Aim: Fluctuations in autonomic nervous functions throughout the menstrual cycle and the underlying mechanism concerning them are not well known. This study was designed to test the hypothesis that fluctuations in cardiovagal baroreflex sensitivity (BRS) throughout the menstrual cycles of young women are due to fluctuations in carotid arterial distensibility.
Methods: In eight eumenorrhoeic healthy young women (18-24 years), we determined the variations in the carotid arterial distensibility coefficient (DC; via simultaneous ultrasonography and applanation tonometry), cardiovagal BRS (phase IV of the Valsalva manoeuvre and the sequence method; up- or down-sequence spontaneous BRS), and serum oestradiol and progesterone concentrations at five points in the menstrual cycle (menstrual = M, follicular = F, ovulatory = O, early luteal = EL, and late luteal = LL).

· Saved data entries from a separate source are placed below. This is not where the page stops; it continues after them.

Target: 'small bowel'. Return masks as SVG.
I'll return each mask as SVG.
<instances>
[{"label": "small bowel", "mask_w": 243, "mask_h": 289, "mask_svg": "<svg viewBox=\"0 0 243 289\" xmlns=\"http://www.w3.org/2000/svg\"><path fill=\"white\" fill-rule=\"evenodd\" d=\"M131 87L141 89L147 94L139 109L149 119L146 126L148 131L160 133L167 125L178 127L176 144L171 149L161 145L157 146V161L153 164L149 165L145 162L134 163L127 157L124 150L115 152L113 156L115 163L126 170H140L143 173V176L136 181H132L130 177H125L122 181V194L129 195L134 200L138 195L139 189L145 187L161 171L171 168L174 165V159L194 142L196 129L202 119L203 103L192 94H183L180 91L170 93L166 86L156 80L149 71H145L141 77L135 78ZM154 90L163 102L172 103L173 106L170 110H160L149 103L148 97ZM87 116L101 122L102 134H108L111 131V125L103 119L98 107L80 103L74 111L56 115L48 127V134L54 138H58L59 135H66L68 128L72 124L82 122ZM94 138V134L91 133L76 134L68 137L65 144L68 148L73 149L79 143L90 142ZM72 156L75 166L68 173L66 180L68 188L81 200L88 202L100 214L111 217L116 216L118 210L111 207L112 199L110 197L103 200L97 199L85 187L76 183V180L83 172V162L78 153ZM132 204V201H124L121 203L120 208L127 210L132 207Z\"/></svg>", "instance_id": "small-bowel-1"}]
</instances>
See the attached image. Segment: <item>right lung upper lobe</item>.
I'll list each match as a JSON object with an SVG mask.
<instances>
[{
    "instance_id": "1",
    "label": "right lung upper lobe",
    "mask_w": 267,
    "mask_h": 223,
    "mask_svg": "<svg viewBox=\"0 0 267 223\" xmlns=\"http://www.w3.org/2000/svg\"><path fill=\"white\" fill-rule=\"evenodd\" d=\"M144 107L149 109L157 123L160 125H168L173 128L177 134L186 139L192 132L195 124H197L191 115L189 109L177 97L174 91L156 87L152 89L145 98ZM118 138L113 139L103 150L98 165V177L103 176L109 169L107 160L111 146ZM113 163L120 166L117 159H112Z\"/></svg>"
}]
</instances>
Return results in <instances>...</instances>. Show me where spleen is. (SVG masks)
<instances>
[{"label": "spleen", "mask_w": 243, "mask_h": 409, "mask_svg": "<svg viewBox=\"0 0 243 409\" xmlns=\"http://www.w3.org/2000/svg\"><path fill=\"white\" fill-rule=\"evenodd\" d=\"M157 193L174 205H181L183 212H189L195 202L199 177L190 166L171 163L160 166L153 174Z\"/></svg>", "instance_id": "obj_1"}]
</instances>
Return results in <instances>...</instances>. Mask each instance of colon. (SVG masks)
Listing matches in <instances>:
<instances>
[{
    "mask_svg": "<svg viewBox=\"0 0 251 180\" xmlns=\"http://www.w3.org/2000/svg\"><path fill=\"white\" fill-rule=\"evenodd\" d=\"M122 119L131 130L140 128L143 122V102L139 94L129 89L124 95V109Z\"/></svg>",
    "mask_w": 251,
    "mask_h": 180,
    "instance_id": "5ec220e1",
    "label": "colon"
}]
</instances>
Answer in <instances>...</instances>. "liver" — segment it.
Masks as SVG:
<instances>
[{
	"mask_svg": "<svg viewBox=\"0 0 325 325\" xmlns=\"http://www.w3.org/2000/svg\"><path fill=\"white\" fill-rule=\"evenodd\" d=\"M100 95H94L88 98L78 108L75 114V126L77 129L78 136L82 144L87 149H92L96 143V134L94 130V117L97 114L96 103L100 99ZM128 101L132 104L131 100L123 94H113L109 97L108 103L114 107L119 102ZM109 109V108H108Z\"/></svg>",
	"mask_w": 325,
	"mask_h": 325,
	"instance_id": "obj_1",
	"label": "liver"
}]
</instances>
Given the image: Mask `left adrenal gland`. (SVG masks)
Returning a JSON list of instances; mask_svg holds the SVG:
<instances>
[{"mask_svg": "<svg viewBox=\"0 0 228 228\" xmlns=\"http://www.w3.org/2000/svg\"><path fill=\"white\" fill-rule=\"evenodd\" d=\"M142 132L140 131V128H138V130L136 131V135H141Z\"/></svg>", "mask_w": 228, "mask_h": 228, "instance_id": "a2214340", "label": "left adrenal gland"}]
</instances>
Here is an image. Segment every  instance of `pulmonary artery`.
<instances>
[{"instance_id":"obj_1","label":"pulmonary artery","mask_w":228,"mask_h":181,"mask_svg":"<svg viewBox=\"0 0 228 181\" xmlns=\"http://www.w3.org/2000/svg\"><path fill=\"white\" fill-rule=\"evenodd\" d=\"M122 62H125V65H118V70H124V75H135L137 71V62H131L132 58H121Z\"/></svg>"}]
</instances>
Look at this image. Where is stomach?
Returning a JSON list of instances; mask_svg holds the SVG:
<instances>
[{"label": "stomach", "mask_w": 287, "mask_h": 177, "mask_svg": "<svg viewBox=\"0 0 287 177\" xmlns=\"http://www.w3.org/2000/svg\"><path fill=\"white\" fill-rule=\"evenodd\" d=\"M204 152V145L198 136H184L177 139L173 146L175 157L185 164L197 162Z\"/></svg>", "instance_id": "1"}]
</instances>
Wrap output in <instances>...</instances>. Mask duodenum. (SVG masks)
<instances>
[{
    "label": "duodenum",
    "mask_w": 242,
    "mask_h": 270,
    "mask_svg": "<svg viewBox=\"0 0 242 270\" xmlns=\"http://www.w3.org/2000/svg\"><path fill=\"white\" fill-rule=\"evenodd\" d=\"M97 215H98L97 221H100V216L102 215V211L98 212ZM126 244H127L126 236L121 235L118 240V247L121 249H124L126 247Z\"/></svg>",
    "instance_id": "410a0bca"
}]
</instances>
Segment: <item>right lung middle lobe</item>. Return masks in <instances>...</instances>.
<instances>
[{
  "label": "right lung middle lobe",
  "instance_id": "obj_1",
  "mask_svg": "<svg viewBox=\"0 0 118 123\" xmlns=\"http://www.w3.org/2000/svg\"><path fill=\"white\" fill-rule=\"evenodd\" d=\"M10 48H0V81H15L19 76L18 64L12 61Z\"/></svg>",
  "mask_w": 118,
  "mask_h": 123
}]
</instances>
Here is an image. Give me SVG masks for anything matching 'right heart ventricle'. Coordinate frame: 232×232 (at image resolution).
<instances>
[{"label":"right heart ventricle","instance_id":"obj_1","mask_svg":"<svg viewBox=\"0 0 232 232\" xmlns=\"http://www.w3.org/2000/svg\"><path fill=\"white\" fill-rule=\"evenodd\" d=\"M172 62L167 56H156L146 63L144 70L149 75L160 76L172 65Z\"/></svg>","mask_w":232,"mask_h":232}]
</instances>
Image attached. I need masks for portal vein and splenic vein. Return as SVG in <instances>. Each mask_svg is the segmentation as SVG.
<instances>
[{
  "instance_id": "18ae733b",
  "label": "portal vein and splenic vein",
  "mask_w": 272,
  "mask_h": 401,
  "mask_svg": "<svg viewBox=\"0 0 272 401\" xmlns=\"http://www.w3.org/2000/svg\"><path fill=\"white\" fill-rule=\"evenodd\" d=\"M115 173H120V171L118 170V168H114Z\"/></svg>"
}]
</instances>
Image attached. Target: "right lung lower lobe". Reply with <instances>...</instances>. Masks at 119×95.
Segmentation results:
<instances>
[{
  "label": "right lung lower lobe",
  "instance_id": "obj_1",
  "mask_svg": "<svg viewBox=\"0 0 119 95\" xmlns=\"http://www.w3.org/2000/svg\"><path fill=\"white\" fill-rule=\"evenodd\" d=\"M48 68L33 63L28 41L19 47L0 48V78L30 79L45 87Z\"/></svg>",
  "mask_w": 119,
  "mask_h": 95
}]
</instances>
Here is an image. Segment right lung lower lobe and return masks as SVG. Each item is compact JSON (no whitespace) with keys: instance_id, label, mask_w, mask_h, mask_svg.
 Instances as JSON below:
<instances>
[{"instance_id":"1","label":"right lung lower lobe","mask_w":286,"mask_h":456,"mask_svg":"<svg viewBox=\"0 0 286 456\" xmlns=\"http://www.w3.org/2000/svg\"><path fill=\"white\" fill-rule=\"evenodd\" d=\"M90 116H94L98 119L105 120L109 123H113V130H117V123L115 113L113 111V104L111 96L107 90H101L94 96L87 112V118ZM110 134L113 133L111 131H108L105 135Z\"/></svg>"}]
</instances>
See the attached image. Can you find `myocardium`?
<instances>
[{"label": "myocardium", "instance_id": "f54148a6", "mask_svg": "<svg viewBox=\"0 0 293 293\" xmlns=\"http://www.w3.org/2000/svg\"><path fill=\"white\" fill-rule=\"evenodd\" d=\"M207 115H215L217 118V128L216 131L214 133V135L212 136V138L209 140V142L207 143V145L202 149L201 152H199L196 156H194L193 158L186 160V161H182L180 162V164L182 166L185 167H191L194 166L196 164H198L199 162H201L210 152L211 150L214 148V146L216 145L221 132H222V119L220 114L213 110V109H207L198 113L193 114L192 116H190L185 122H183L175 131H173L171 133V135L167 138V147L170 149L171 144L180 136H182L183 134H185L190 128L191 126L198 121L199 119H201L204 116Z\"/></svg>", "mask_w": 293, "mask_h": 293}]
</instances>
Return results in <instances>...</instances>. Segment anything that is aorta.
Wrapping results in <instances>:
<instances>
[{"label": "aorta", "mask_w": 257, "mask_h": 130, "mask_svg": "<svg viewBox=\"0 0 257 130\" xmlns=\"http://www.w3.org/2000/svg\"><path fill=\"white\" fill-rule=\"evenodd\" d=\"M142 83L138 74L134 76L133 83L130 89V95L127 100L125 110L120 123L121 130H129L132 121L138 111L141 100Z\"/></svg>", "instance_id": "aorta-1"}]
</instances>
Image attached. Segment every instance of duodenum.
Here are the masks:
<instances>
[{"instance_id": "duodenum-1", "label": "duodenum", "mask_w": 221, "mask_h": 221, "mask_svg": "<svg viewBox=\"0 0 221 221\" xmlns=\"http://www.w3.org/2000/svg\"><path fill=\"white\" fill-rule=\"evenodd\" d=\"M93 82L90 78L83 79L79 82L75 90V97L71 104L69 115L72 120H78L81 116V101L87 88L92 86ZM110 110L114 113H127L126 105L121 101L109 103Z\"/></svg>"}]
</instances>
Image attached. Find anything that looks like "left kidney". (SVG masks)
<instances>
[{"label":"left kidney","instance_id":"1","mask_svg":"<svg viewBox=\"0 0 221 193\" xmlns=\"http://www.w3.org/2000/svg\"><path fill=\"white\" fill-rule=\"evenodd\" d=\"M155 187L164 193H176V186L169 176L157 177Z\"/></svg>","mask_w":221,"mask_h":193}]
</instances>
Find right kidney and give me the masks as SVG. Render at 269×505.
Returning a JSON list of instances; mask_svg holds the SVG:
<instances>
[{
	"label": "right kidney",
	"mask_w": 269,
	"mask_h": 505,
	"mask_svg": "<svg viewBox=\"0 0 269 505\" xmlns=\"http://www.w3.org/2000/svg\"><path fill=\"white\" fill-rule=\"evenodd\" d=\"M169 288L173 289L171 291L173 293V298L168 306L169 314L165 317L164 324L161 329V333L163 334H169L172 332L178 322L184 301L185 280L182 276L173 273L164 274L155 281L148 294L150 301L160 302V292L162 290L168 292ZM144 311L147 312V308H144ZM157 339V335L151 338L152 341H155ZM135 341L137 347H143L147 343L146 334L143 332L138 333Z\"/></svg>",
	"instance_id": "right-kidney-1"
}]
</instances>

Results: Serum oestradiol and progesterone levels were consistent with the predicted cycle phases. Carotid arterial DC fluctuated cyclically, increasing significantly from the M (52.4 +/- 4.9 x 10(-3) kPa(-1), mean +/- SE) and F (52.7 +/- 4.4) phases to the O (57.6 +/- 4.4) phase and declining sharply in the EL (46.0 +/- 4.0) and LL (45.1 +/- 3.0) phases (F = 6.37, P < 0.05). Contrary to our prediction, however, cardiovagal BRS by the Valsalva manoeuvre (P = 0.73) or sequence method (up-sequence spontaneous BRS; P = 0.84: down-sequence spontaneous BRS; P = 0.67) did not change significantly during the menstrual cycle.
Conclusion: The results suggest that, although carotid arterial distensibility fluctuates with the changes in ovarian hormone levels that occur during the menstrual cycle, the fluctuations in carotid arterial distensibility do not influence cardiovagal BRS.